# TASK DETAILS
Return the data below unaltered, but strip out the pictures.

[DATA UNDER STUDY — start]

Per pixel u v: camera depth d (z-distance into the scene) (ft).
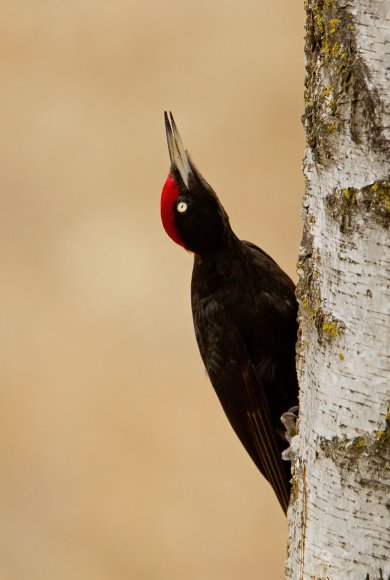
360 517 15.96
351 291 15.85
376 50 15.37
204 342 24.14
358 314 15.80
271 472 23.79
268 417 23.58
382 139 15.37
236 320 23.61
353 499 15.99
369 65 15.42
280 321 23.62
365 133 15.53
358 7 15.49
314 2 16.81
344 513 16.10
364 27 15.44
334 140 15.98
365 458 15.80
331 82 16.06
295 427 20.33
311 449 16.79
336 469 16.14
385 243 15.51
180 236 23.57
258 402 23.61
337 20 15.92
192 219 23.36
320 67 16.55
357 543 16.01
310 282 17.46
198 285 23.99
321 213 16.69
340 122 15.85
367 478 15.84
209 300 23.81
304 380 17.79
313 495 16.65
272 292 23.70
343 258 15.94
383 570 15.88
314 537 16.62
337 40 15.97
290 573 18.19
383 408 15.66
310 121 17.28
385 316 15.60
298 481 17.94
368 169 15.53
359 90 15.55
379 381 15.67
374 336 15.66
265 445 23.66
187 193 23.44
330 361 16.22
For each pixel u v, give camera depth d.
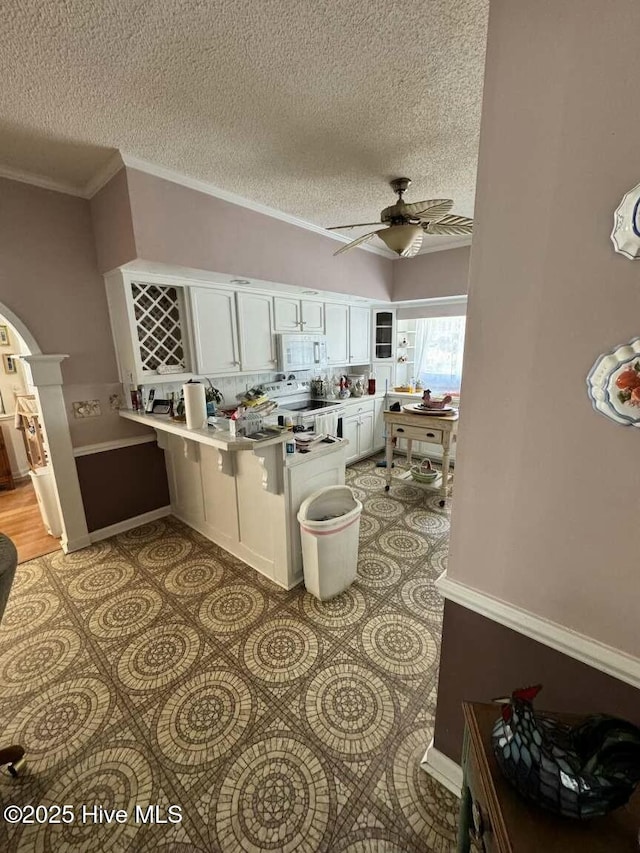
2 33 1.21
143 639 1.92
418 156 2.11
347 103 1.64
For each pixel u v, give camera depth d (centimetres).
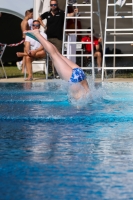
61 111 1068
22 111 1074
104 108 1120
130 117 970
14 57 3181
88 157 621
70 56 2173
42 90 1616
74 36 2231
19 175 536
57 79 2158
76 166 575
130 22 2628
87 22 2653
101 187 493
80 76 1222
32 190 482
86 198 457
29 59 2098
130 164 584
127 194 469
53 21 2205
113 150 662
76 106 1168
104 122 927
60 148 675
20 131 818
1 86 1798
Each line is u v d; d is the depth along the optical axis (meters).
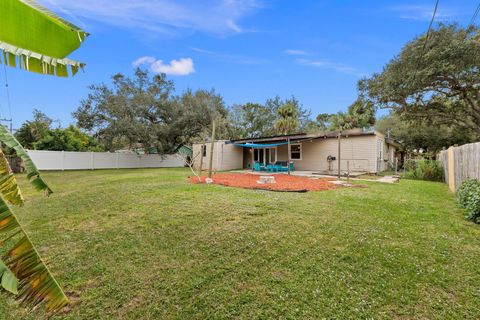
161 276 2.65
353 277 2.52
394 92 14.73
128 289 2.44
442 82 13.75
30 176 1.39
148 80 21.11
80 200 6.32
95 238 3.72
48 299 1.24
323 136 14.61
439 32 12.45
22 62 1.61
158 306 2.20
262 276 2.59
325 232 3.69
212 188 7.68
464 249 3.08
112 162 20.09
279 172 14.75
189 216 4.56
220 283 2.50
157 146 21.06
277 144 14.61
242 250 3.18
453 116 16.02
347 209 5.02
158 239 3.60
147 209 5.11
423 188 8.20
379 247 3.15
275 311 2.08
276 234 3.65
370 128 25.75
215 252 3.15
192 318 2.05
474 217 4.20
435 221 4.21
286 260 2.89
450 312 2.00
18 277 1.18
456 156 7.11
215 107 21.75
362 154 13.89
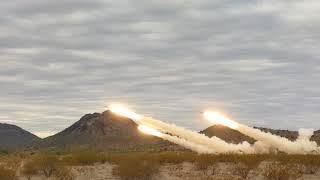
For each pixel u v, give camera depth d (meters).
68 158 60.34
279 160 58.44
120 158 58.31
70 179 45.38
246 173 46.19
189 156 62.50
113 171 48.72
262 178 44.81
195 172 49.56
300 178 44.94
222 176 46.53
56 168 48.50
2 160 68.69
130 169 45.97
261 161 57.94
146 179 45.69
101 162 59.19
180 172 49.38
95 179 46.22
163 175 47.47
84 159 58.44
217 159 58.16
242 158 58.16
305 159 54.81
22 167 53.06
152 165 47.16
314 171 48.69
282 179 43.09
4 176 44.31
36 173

[DATA UNDER STUDY — finish]

# YOUR SOLUTION
Per pixel u v: camera depth d (z-distance into the scene) (ft).
360 517 15.96
351 291 15.85
376 50 15.37
204 342 24.14
358 314 15.80
271 472 23.79
268 417 23.58
382 139 15.37
236 320 23.61
353 499 15.99
369 65 15.42
280 321 23.62
365 133 15.53
358 7 15.49
314 2 16.81
344 513 16.10
364 27 15.44
334 140 15.98
365 458 15.80
331 82 16.06
295 427 20.33
311 449 16.79
336 469 16.14
385 243 15.51
180 236 23.57
258 402 23.61
337 20 15.92
192 219 23.36
320 67 16.55
357 543 16.01
310 282 17.46
198 285 23.99
321 213 16.69
340 122 15.85
367 478 15.84
209 300 23.81
304 380 17.79
313 495 16.65
272 292 23.70
343 258 15.94
383 570 15.88
314 537 16.62
337 40 15.97
290 573 18.19
383 408 15.66
310 121 17.28
385 316 15.60
298 481 17.94
368 169 15.53
359 90 15.55
379 381 15.67
374 336 15.66
265 445 23.66
187 193 23.44
330 361 16.22
For each pixel u v, give camera depth d.
2 33 1.21
143 639 1.92
418 156 2.11
347 103 1.64
For each pixel u v, give camera depth d (centimetres).
61 111 1068
22 111 1074
104 108 1120
130 117 970
14 57 3181
88 157 621
70 56 2173
42 90 1616
74 36 2231
19 175 536
57 79 2158
76 166 575
130 22 2628
87 22 2653
101 187 493
80 76 1222
32 190 482
86 198 457
29 59 2098
130 164 584
127 194 469
53 21 2205
113 150 662
76 106 1168
104 122 927
60 148 675
20 131 818
1 86 1798
Each line is u v d; d is the depth along the optical axis (meters).
161 276 2.65
353 277 2.52
394 92 14.73
128 289 2.44
442 82 13.75
30 176 1.39
148 80 21.11
80 200 6.32
95 238 3.72
48 299 1.24
323 136 14.61
439 32 12.45
22 62 1.61
158 306 2.20
262 276 2.59
325 232 3.69
212 188 7.68
464 249 3.08
112 162 20.09
279 172 14.75
189 216 4.56
220 283 2.50
157 146 21.06
277 144 14.61
242 250 3.18
453 116 16.02
347 209 5.02
158 239 3.60
147 209 5.11
423 188 8.20
379 247 3.15
275 311 2.08
276 234 3.65
370 128 25.75
215 252 3.15
192 318 2.05
474 217 4.20
435 221 4.21
286 260 2.89
450 312 2.00
18 277 1.18
456 156 7.11
215 107 21.75
362 154 13.89
For each pixel u v, give camera depth d (meters).
68 158 60.34
279 160 58.44
120 158 58.31
70 179 45.38
246 173 46.19
189 156 62.50
113 171 48.72
262 178 44.81
195 172 49.56
300 178 44.94
222 176 46.53
56 168 48.50
2 160 68.69
130 169 45.97
261 161 57.94
146 179 45.69
101 162 59.19
180 172 49.38
95 179 46.22
163 175 47.47
84 159 58.44
217 159 58.16
242 158 58.16
305 159 54.81
22 167 53.06
152 165 47.16
314 171 48.69
282 179 43.09
4 176 44.31
36 173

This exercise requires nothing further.